Lagrange’s mean value theorem states that if a function f(x) is continuous on a closed interval [a, b] and differentiable on the open interval (a, b), then there is at least one point x=c on this interval, such that

f(b)−f(a)=f′(c)(b−a)

This theorem is also known as First Mean Value Theorem.

f(x) = x (x – 1) on [1, 2]

= x² – x

Every polynomial function is continuous everywhere on (−∞, ∞) and differentiable for all arguments.

Here, f(x) is a polynomial function.
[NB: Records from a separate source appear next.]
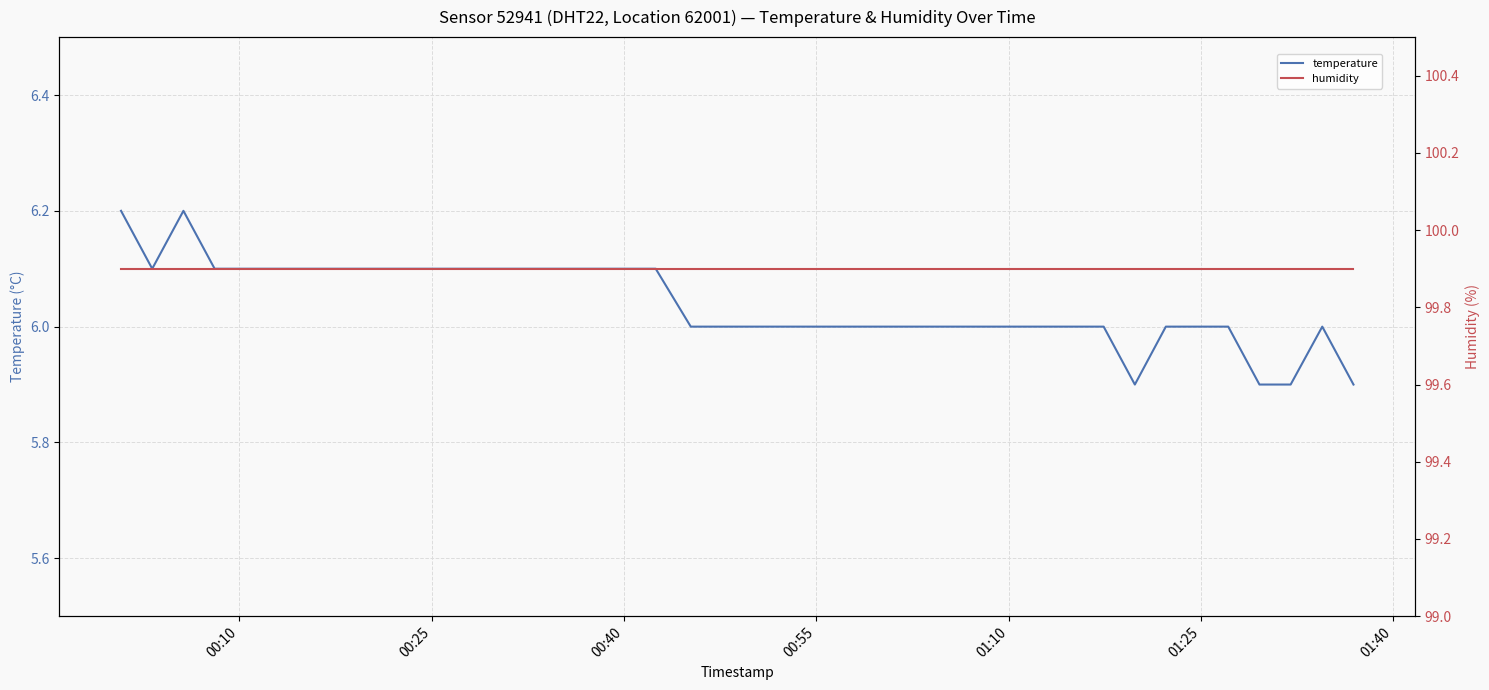

Reading left to right, what are all the values shown in this chart?

temperature: 6.2	6.1	6.2	6.1	6.1	6.1	6.1	6.1	6.1	6.1	6.1	6.1	6.1	6.1	6.1	6.1	6.1	6.1	6.0	6.0	6.0	6.0	6.0	6.0	6.0	6.0	6.0	6.0	6.0	6.0	6.0	6.0	5.9	6.0	6.0	6.0	5.9	5.9	6.0	5.9
humidity: 99.9	99.9	99.9	99.9	99.9	99.9	99.9	99.9	99.9	99.9	99.9	99.9	99.9	99.9	99.9	99.9	99.9	99.9	99.9	99.9	99.9	99.9	99.9	99.9	99.9	99.9	99.9	99.9	99.9	99.9	99.9	99.9	99.9	99.9	99.9	99.9	99.9	99.9	99.9	99.9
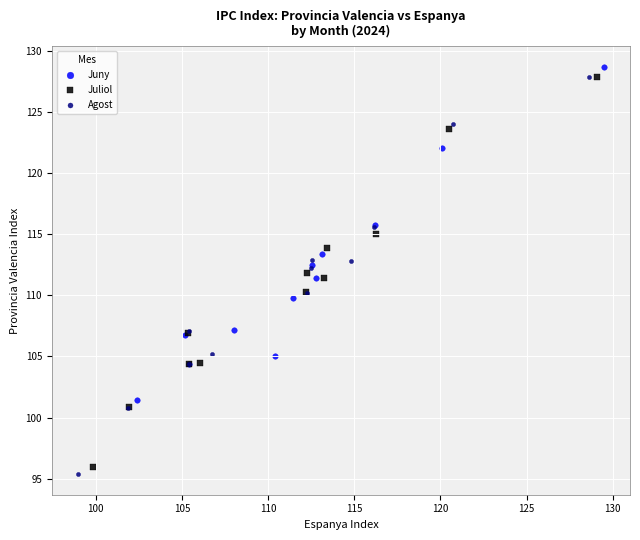

Which series has the widest spread of Y values?

Agost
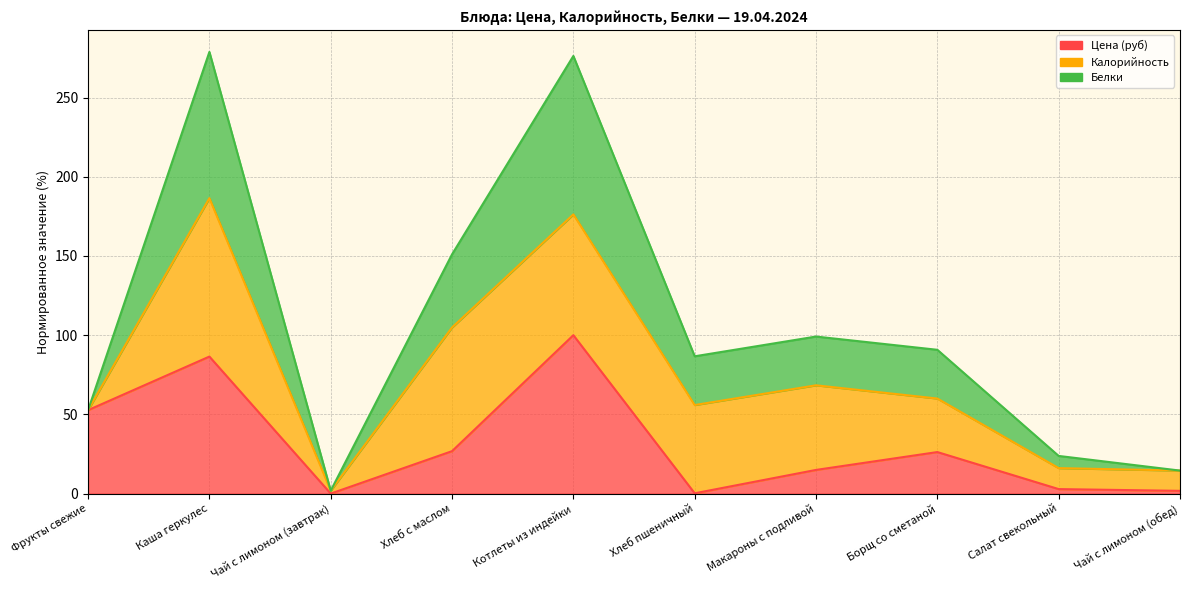

Which series has the widest spread of values?

Белки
So it is continuous in [1, 2] and differentiable in (1, 2). So both the necessary conditions of Lagrange’s mean value theorem is satisfied.

f(x) = x² – x

Differentiating with respect to x:

f’(x) = 2x – 1

For f’(c), put the value of x=c in f’(x):

f’(c)= 2c – 1

For f(2), put the value of x=2 in f(x):

f(2)= (2)² – 2

= 4 – 2

= 2

For f(1), put the value of x=1 in f(x):

f(1)= (1)² – 1

= 1 – 1

= 0

∴ f’(c) = f(2) – f(1)

⇒ 2c – 1 = 2 – 0

⇒ 2c = 2 + 1

⇒ 2c = 3

Hence, Lagrange’s mean value theorem is verified.